Thursday, February 9, 2017

Tango - I Spy

Project Status: App Idea

Requirements

This app would require a Google Tango device to run. The development skill level is quite a bit more difficult than previous app ideas posted here on this blog.

The Idea

The gameplay is based off of the child's game often called I Spy. The app would see/scan/learn the room the player is in and use computer vision to secretly select objects within the environment. The game is to have the player try and guess which object the app is thinking of, much like the child's game often played in real life. Not only would this app potentially be fun to play, it could be used to help train computer vision neural networks.

Gameplay

When you open the app the game may take a second to acclimate, this is basically how Tango works now as it often says "Hold Tight," only with the added process that the app will have to try and use computer vision to quickly see an object in the field of view that it recognizes.

The very first object selected by the app each time it opens will likely be super obvious and easy to guess, which will serve several purposes. For one thing, the quicker it can find an object the faster the game will start. This saves from having to have the player scan large portions of the room before playing, We know that the player will naturally move the device around and we can scan the room during gameplay. However; if no objects are visible or recognizable right away, we may need to ask the player to slowly look around a bit with the device until this is solved.

Another benefit of this quick and easy recognition is it will help us to understand our player. If he/she is not able to quickly guess an obvious object within a small field of vision, then we will know to keep the object selection and gameplay easy for him/her as it is likely this is a child or someone that would have a hard time guessing in general. On the other hand, if he/she quickly identifies the object we will know that we can safely step up the difficulty when possible.

The app will need to provide a hint to start the player off such as, "I spy something red." The player can walk/look around and touch objects to guess if they have found the correct object that the app is thinking of. When wrong, more hints may be provided over time to help guide the player. If they player is having a hard time the app could even use visual feedback to show if the player is getting "warmer" or "colder" as the device is moved around.

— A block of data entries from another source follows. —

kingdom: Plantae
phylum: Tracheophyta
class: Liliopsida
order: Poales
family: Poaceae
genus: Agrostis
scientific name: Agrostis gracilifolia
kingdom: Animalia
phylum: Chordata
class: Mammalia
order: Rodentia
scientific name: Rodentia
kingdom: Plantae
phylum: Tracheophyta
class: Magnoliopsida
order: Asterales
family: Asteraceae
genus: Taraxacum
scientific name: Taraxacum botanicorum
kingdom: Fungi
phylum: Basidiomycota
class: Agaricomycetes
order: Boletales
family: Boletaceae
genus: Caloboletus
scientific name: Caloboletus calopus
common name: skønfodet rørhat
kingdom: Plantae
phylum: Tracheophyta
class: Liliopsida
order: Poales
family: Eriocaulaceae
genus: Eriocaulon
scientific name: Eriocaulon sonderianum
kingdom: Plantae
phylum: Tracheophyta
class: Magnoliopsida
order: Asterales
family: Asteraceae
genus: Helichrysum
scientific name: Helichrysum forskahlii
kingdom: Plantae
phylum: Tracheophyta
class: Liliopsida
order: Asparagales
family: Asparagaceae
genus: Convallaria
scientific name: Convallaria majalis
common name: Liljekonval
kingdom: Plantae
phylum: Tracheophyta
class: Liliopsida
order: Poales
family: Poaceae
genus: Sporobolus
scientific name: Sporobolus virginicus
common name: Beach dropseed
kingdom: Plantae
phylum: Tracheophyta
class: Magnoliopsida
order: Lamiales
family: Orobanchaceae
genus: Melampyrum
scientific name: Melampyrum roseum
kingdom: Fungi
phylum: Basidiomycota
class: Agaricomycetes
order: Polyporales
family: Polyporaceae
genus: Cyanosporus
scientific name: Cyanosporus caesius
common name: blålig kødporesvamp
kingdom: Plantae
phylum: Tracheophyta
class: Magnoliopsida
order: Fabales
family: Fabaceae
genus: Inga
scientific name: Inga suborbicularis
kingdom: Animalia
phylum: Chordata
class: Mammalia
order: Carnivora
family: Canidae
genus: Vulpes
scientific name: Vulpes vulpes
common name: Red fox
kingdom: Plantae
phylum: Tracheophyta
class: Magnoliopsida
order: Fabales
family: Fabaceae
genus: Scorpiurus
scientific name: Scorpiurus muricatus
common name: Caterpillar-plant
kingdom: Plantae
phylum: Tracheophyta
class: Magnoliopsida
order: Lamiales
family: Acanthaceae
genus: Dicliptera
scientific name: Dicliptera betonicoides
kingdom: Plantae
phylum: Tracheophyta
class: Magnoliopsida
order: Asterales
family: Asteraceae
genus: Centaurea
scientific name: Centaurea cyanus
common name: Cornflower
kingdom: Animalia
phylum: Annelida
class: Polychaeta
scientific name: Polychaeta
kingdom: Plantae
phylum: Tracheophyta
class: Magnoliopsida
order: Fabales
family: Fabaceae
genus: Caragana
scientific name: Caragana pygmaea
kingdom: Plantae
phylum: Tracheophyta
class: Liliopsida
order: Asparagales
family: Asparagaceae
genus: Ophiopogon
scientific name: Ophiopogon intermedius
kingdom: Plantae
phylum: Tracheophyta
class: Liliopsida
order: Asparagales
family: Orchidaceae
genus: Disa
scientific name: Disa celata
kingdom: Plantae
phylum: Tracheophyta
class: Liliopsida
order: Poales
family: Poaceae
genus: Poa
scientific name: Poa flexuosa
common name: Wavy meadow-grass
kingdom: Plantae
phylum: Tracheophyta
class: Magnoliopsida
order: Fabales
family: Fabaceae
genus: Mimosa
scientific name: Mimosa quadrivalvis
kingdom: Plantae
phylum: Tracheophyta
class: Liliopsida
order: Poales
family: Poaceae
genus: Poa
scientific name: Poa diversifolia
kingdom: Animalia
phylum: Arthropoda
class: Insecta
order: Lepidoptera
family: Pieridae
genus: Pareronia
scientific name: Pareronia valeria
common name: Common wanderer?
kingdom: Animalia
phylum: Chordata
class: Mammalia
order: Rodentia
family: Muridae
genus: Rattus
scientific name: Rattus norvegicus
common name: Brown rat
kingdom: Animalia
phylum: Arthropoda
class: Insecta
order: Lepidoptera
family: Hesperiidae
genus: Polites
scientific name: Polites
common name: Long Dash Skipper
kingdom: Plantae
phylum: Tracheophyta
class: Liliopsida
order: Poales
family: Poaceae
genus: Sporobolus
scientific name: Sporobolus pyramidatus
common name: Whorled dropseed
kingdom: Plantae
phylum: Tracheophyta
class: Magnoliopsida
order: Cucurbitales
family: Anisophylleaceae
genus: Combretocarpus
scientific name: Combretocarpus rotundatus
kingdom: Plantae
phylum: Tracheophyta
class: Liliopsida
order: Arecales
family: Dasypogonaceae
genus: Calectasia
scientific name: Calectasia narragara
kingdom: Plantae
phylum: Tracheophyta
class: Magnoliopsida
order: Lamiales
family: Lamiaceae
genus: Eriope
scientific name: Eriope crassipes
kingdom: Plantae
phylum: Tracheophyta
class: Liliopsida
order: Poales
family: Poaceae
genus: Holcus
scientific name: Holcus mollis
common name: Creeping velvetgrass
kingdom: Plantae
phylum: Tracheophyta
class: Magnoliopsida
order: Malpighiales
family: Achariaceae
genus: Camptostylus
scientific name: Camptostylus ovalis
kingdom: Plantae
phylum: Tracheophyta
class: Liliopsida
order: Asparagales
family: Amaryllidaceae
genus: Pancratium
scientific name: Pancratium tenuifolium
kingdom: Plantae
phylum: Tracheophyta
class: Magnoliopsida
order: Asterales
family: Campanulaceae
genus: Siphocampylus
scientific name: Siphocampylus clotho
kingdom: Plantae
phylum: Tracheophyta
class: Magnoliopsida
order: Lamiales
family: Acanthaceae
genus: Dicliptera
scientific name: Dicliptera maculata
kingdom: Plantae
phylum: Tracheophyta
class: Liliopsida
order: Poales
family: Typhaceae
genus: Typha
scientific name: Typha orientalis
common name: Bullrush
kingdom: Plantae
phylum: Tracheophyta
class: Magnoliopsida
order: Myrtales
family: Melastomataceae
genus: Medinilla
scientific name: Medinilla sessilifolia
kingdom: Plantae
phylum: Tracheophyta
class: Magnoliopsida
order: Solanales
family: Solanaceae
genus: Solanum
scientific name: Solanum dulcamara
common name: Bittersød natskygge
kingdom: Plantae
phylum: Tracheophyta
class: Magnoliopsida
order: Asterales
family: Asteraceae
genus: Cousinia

Hints could be basic like "look down," "try higher," or more complex like "it is shiny," "it may be wooden," or "the object is soft and fuzzy." Furthermore; if it happens to be a pretty common object that the app understands clues could be something like this, for a door for example: "you use it," it swings," or "it's closed."

It is possible to do a little machine learning here. At the end of each round we could let the player point out if any hints were misleading or flat out wrong. Of course we could playfully apologize while noting that we are a simple minded AI character that he/she is helping to teach, promising to try and do better in the future.

When the correct object is selected the app could continue with the next object or by allowing the player to think of an object. Reversing the roles is quite a bit higher of a challenge for the developers but could always be added later on as a feature to the game.

Training Computer Vision

By reversing the roles, allowing the player to pick objects, we now have a nice opportunity to train our neural networks and make our computer vision results better over time.

There are several creative ways to allow the player to provide hints to the app, as it now must guess the object. One way is that we could start out by allowing the user to pick from a dynamic color palette specific to this environment. Essentially saying "I spy something the color..." by tapping this selection.

After that point the app could lead the player to objects is wants to guess and provide the player with three options to always select from being something like: yes, no or I don't know. "I don't know" could be worded many other ways but it's basically the option for what you are asking or guessing doesn't make sense, so please try something else or clarify. The app could continue to select objects or pose questions for the player to answer such as "Is it food?" The questions would always be geared towards a yes/no answer and would often teach us something about the object in question.


Other ways of interacting that allow the player to select objects would be to use speech recognition or providing a keyboard and an input box, but typing doesn't sound very fun in this game format and we are already making our workload hard enough without having to deal with speech recognition for what would often fall into the same three categories of yes, no or I don't know.

The Development

While this would be a really fun project to work on or be involved with, it is way over my skill level at the moment. Hopefully though someone will read this and take off running with the idea. Good luck to you and please keep me posted with the progress. Right now I am simply following tutorials and trying to get anything working with Tango. Let me know if you would like more clarification on this idea, I often tend to rattle off parts of an idea that make sense in my head but I lose people along the way by leaving out major portions of the inter-workings.